++++ Available data ++++
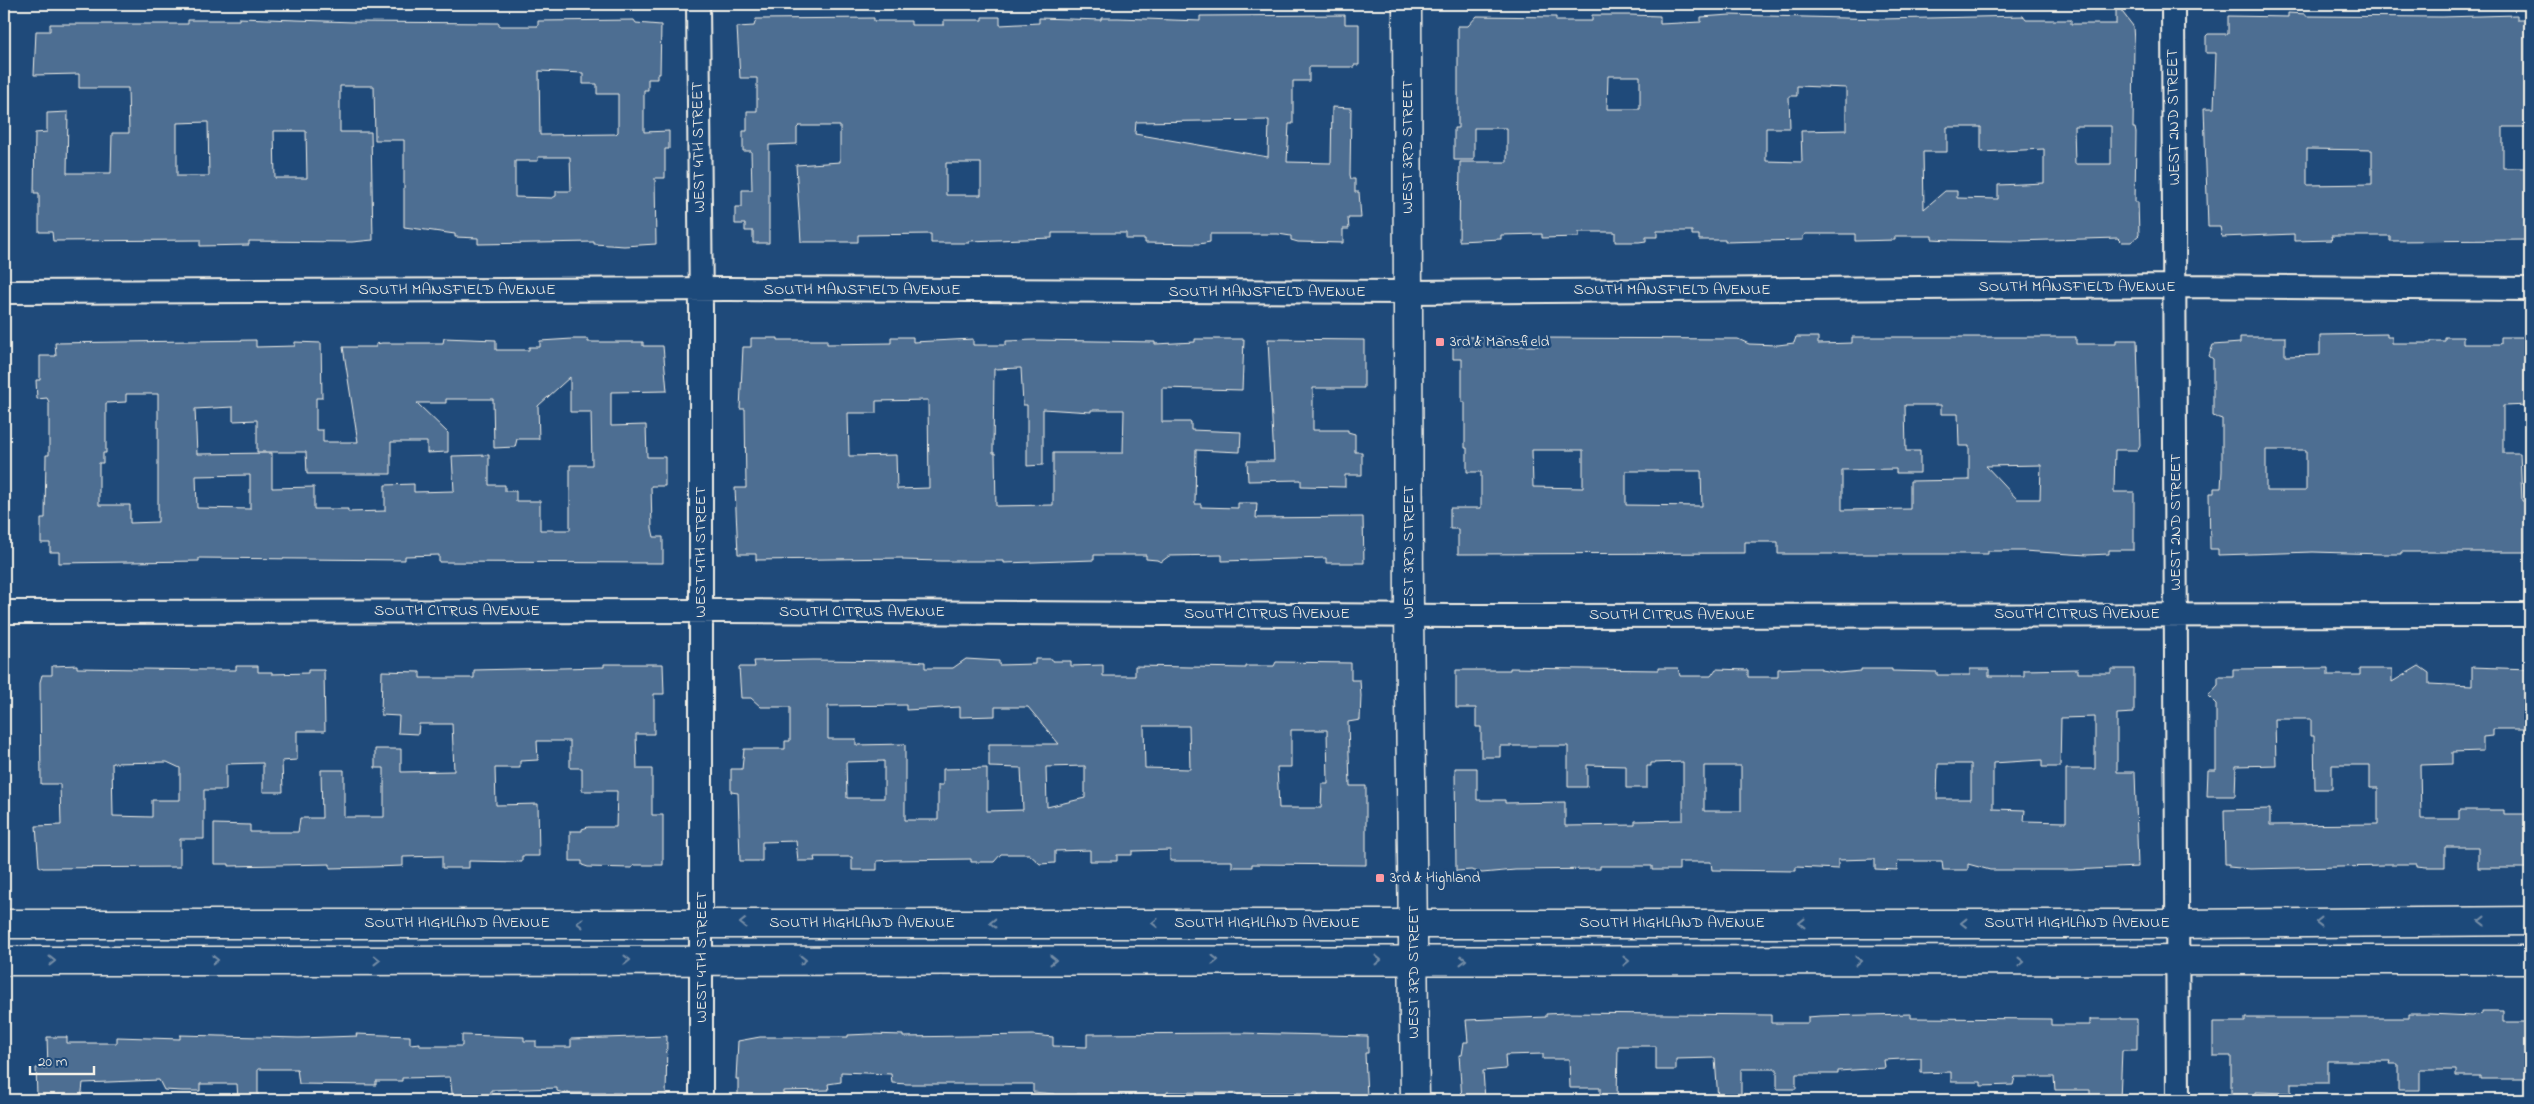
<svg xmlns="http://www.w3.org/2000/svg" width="2534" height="1104" font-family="'Indie Flower',sans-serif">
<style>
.building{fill:#4d6e92;stroke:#f4f1e8;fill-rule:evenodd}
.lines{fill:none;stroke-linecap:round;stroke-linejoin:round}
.minor-casing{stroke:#f4f1e8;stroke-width:26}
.secondary-casing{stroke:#f4f1e8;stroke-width:31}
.minor{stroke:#1f4a7a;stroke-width:22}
.secondary{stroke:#1f4a7a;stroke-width:28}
.oneway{stroke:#748da6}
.poi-dot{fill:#ff9aa2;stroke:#1f4a7a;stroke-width:2}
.labels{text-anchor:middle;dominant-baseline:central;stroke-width:5;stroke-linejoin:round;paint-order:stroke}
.street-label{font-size:16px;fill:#f4f1e8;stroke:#1f4a7a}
.poi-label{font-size:16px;fill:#f4f1e8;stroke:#1f4a7a;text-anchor:start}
</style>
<rect width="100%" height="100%" fill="#1f4a7a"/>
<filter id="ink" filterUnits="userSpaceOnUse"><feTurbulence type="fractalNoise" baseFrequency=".02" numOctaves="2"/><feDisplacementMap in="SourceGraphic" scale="10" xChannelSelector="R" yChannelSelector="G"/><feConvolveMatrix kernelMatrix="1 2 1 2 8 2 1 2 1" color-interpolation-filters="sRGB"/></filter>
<g filter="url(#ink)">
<!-- building -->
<path class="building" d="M2116,4L2133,26L2134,43L2133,128H2135L2136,133L2135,202H2138L2139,235L2131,242H2122L2118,238L2016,241L1950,240L1932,239V236H1895V240L1855,241V234H1806L1803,236V240L1725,242V240H1699V235H1692V231H1657V237H1646V241L1639,242H1615V232H1579V237L1542,238V234L1501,235V239L1459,241L1460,162H1507V128H1474V160H1454V128H1458V26H1468L1477,16L1556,17V21H1592V15H1630L1660,16V24L1701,22V17L1730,15L1882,19L2023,16L2026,20H2071V24H2116ZM1608,76H1640V109H1607ZM1797,86L1846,88V130L1801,131L1802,162L1766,161V128H1790L1789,96H1797ZM2074,126H2111V164H2075ZM1947,127H1981V152L2044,149V183L1998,185V199L1957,198V191H1945L1924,209L1923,152H1947Z
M2288,13L2306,14V16L2442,17L2517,15V20H2530V127H2503V168H2530V240L2390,241V236H2331L2332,240L2294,241V234L2222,237L2220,227H2208L2204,108H2214L2216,53H2206V36L2208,34H2228V16L2288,17ZM2307,149L2372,150V184L2307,185Z
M1345,15V24H1359V65H1354V67H1309V81H1293V124H1289L1287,162L1331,163L1332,107L1351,108L1350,175L1351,179H1355V192H1359L1361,218H1348L1349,229H1343V243L1298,242L1291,240V236L1278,234H1210V242L1199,244L1145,243V239H1126V233H1052V238L969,241V243H931V234L858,235V242H801L796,165L840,162V126H799L797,128V144L769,145V243H753V231H745V224H735V207H742V190H752L751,151H743V131H747V111H757V78H740L737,27L754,26L756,19L874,18V21H911V25H944V20H982V17H1000V25L1039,23V18L1101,20V18H1118L1200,21V16ZM1269,120L1268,157L1135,134L1136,122ZM946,163H981V195H946Z
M239,18L354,22L499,23V26H538V21L634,20L636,23L661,25L660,74H657V79H648V90H644V132L669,131V149H665V178H655L656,244L624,246L594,244V242L478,244V238L455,237V234L404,227V140H375L374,86H340V132H371L373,240L352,242L249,241V245L200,246V240L53,241L52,232H39V193H34L35,133L47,132V113L68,112L67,173H111L112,133H129L128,88H79V74L34,75L36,31H50V24H188V20H239ZM539,71L583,73V84H597V94H618V132L616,134L540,135ZM208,122L209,176H177V123ZM274,131H306L307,178H275ZM538,157H570L571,191H556V196L552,198L515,197V161H538Z
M2387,334V337H2392V343H2431V341H2445V337H2463V344H2501V337H2530V405L2503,406V453H2520L2522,501H2530V552H2401V554H2383L2313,552L2218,555V549H2210L2209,493H2214V488H2221L2222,471V419L2213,416V359L2209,356L2213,345L2240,343V337H2285V356L2320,355V335ZM2266,450H2306V491H2266Z
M891,337H913V342L973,339V345H1006V341L1035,340L1155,342V344L1195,342V339H1244L1242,390L1162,388V422H1191V430L1241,432L1240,452L1196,450L1195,504H1201V507L1238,508V503H1257L1256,518L1363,517L1364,563H1326V558L1222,561V555L1169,556L1161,562L1157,560L1146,559V555H1094V560L1004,563V561H941L903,560V558L756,560V554H738L735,488H746L745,409H740L743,347H751V338H778V340H827V344L891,343ZM1021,368L1023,405H1027V466L1043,465V409L1091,412V410H1124L1123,453H1053V505L996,506L995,453H993L994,369ZM928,400L929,488L897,489L896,455L849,456L848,413H876V401Z
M1453,337H1504V346H1539V338L1738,339L1749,344L1778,345L1794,343L1796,337H1818V344L1852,343V337H2076V344H2116V340H2137L2140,446L2138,450H2115L2114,492H2134V550H2109V554L2087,555L2023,551H1988V554H1778V542H1745V553L1458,554V529H1450V508H1481V472H1467V448H1465V402H1462V359H1453ZM1905,405H1941V414H1958L1959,446H1969V480L1910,481V509L1842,510V470L1896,469V473H1920V451H1906ZM1532,450H1583V488L1533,487ZM2041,465L2040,499H2017L1986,466ZM1626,471H1701L1702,506L1626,505Z
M444,338L496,340V350H529V347H540V341L572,339H588V342H643V346H663L667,391L611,392V426L646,425L647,457H665V486H651L652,528L654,537H663V563L439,562V555L405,556V560L199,558V561L59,563V552H50V543H41V518H45L46,455H49V402L47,398L37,399L36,380H40V356H56L55,343L256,340V347L295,346V342L321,343L322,398H316V430H323V442H358L343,347H376V344L382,343H443ZM570,377V412H591L592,465H570V530H540V501H516V491H505V485H489V455L452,456L454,491L414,492V484L385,485V511L348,512V509H314V487L272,488V453L197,454L195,409L233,407V421L257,420V452H306L307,474H391V442H427V453L448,452V433L417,403H446V399H493L494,448L515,447L517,439H539L538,406ZM126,394H158V522L130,523V505H99V463H103V453H106V403L126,402ZM250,475V509L197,508L196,476Z
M1268,339L1364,340V388H1313V430H1348V432L1355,434V452H1362V475H1345V487L1301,486V480L1248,481L1247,461H1274Z
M966,659L999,661V665L1035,664V659H1052V661H1071V666L1103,665V676H1135V666L1246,668V666H1274L1276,662L1351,663V680H1360L1361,696L1360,720L1348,722L1350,786H1366V865L1252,864V867H1232V861H1170V850L1132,851V855H1117V861H1090V850L1055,851V863L1040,864L1029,854H1001L994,862H971V859L893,860L877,861V870H852V857H814L815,861H798L796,841L762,842V861H740L738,793L731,792V769H742L744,749H785V741H790V707H761L751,698H741L739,667H755L754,661L813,660L910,661L925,662V668H953ZM906,705V710L960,707V717L995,716V707H1028L1059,744H989V767L1021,768L1023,810L987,811V768L943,769V785H938V820H905V744L856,745V739H828V706ZM1144,726H1189L1190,769L1145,768ZM1291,730H1327L1328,784H1322L1321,808H1279L1277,767H1291ZM884,761V798H847L846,762ZM1085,766V798L1047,807L1046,767Z
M604,664H663L664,694H654V734H636L637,769H652V815H663V865H634L632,868L588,867L582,865V861H570V831H582V829L588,827H616L617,791H582V768H570V741H537L538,760L520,761V768H495L496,805L538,804L539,856H522V862L469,861V868H442V856L403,857V866L374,867L330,868V864L229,866V864H214V824L250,825V832H298L300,818H322L321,770H344V817H384V768H375V749H401V772L454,771L452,724H419L418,734L398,733L399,716L381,715L382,671L420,672V678H474V670L604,667Z
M77,665V668L208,670H236V666H258V672H272V674L308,673V670H324L325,731H297V760L282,761L283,792H263V763L226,764V790H204V839H180V867L43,868L39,866L36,826L61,825L60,784H41L40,682L42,675H52V666ZM167,762L180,768V800H152V817L113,816L112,763Z
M2419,666L2429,673V684L2472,686V667L2530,669V729H2493V736L2483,737V751L2452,752V764L2420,765L2421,819H2459V810H2504V814H2530V868H2478V847H2445V867H2426L2417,866V864H2383V866L2250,869L2229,867V864H2225L2224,810L2270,809V825L2378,824V788H2370V765H2332V789H2315L2314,736H2311V719H2275L2276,765L2236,766L2235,796H2207L2208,770H2216V704L2208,696L2218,685V677H2233V669L2328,668V675H2360V669H2392V682Z
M1510,668L1659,670V668H1678L1680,676H1711L1716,669L1748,670V677H1778V669L1801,668H1821V670L1839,673L1861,671V669H1892V671L1937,672V675H1970V669H1989V676H2024V670L2078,669V673H2111V669H2134V713L2117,714V772H2135L2138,867L2071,870H1990L1968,864V870H1943L1942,861H1898L1897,870L1875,869V859L1838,860V869L1796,867V871L1712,870L1711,862H1679V870H1652V866H1600V869L1515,870L1482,873L1471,870L1456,871L1455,768H1477V800H1505V803L1565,802V826L1635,825V821L1683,820V762L1651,763V766H1647V788H1626V766L1587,765V787H1568V746H1500V757H1481V727H1476V708H1456V670H1510ZM2095,717V769H2066V822L2024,821L2025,810L1993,809V763L2042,760V767H2060L2061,718ZM1938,764H1971V799H1937ZM1704,766H1741V811H1704Z
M2482,1011H2503V1022H2530V1079H2480V1076H2456V1070H2420V1090H2398V1064H2390L2391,1061H2328V1083H2291V1093L2255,1092V1100H2231V1056H2213V1022H2245V1018H2409V1014H2429L2472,1016L2482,1014Z
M1565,1013L1771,1015V1023H1808V1017L1820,1016L1911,1014V1018L2051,1019V1025H2090V1019H2137V1050H2122L2120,1100H2093L2090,1098V1090H2055L2054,1077H2015L2013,1085L1981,1086V1082H1951V1072L1921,1073V1058L1884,1060L1885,1068L1838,1071V1074H1796V1089H1777V1069H1741V1100H1718L1715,1058L1676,1059V1070H1656V1046H1618L1617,1100H1600V1088H1570L1569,1059H1543V1054L1505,1055L1506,1069L1483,1071L1485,1100H1462L1459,1055H1462L1464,1042H1468L1466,1020L1546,1017V1014Z
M1241,1033L1368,1036V1053H1365L1367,1097L1350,1098V1100H1319L1318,1093H1252V1098H1236V1093L1167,1092V1099H1145V1096H1113V1094H1076V1100H1058V1097H1054V1094L1033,1092V1084H907L892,1083L891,1074L841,1072V1082L828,1084L829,1090L783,1091V1100H761L762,1096H738V1079H736L738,1041L760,1037H848V1035L871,1034L903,1035V1037L1033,1035L1053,1037V1046L1087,1047V1034Z
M356,1034L410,1036V1044L420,1043V1046H462V1035L524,1037V1041H536V1047H571V1039L667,1036L666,1100H621V1093H563L557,1091V1088L491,1090V1100H453L450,1077L402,1078V1081H376V1085L299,1084L297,1069H258V1100H238L237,1084H200V1091H182L164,1090L159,1080L83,1083L81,1100H63L61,1095H37L36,1068H48L47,1037H67V1043H117V1037L180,1039V1035L299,1038L357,1036Z"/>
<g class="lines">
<!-- minor casing -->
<g class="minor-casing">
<path id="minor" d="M698,4L701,309V1100
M2173,4L2178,1100
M4,292L728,289L1408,292L2176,286L2530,289
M4,612L719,611L1452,616L2530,615"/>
</g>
<!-- secondary casing -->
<g class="secondary-casing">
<path id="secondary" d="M1407,4L1409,615L1415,1100
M4,924H2178L2530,921
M4,961L2530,960"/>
</g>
<!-- minor -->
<use href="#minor" class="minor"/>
<!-- secondary -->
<use href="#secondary" class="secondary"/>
</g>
<!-- one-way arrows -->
<defs><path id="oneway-chevron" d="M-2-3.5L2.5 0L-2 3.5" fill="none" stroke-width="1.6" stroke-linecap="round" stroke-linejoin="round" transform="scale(1.25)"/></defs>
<g class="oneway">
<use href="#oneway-chevron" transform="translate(2482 921) rotate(180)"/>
<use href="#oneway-chevron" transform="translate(2319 922) rotate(180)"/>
<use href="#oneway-chevron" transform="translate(580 923) rotate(180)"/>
<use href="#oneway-chevron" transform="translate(743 923) rotate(180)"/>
<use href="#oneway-chevron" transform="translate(993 923) rotate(180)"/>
<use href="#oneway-chevron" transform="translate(1155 923) rotate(180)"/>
<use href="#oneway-chevron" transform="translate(1802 923) rotate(-180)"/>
<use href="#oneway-chevron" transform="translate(1964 923) rotate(-180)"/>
<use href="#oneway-chevron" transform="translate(215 960)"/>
<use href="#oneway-chevron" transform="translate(377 960)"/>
<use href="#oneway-chevron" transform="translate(627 960)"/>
<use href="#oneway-chevron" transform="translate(803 960)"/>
<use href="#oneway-chevron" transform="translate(1053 960)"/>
<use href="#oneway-chevron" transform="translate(1215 960)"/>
<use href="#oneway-chevron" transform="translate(1378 960)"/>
<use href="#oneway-chevron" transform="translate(1463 960)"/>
<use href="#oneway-chevron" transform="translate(52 961)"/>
<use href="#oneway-chevron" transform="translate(1626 961)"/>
<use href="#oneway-chevron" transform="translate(1858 961)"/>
<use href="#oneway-chevron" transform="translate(2021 962)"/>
</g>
</g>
<!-- markers -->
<g class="poi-dot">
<rect x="1435" y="337" width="10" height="10" rx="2.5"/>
<rect x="1375" y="873" width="10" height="10" rx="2.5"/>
</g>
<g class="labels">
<!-- street labels -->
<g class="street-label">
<text transform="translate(2174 117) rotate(-91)">WEST 2ND STREET</text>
<text transform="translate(699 147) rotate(-91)">WEST 4TH STREET</text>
<text transform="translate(1408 147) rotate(-90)">WEST 3RD STREET</text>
<text x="2077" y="287">SOUTH MANSFIELD AVENUE</text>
<text x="457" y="290">SOUTH MANSFIELD AVENUE</text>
<text x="862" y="290">SOUTH MANSFIELD AVENUE</text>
<text x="1672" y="290">SOUTH MANSFIELD AVENUE</text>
<text x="1267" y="292">SOUTH MANSFIELD AVENUE</text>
<text transform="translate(2176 522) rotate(-90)">WEST 2ND STREET</text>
<text transform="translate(701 552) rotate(-90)">WEST 4TH STREET</text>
<text transform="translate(1409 552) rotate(-90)">WEST 3RD STREET</text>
<text x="457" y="611">SOUTH CITRUS AVENUE</text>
<text x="862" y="612">SOUTH CITRUS AVENUE</text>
<text x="1267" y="614">SOUTH CITRUS AVENUE</text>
<text x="2077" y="614">SOUTH CITRUS AVENUE</text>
<text x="1672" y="615">SOUTH CITRUS AVENUE</text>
<text x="457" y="923">SOUTH HIGHLAND AVENUE</text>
<text x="862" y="923">SOUTH HIGHLAND AVENUE</text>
<text x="1267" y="923">SOUTH HIGHLAND AVENUE</text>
<text x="1672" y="923">SOUTH HIGHLAND AVENUE</text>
<text x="2077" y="923">SOUTH HIGHLAND AVENUE</text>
<text transform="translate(702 957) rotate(-90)">WEST 4TH STREET</text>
<text transform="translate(1414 972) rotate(-90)">WEST 3RD STREET</text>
</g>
<!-- poi labels -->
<g class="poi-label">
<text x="1450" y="342">3rd &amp; Mansfield</text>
<text x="1390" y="878">3rd &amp; Highland</text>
</g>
</g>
<!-- margin -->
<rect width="2534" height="1104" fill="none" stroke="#1f4a7a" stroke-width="20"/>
<rect x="10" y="10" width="2514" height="1084" fill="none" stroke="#f4f1e8" stroke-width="2" filter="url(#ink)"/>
<!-- scale -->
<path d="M30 1066v8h64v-8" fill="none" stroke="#f4f1e8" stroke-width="2.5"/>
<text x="38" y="1066" font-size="15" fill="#f4f1e8" stroke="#1f4a7a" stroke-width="4" paint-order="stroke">20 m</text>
</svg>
++++
● **Assignment**:
Wherever the word "lines" occurs in the data above, copy the line it sits in.

● **Response**:
.lines{fill:none;stroke-linecap:round;stroke-linejoin:round}
<g class="lines">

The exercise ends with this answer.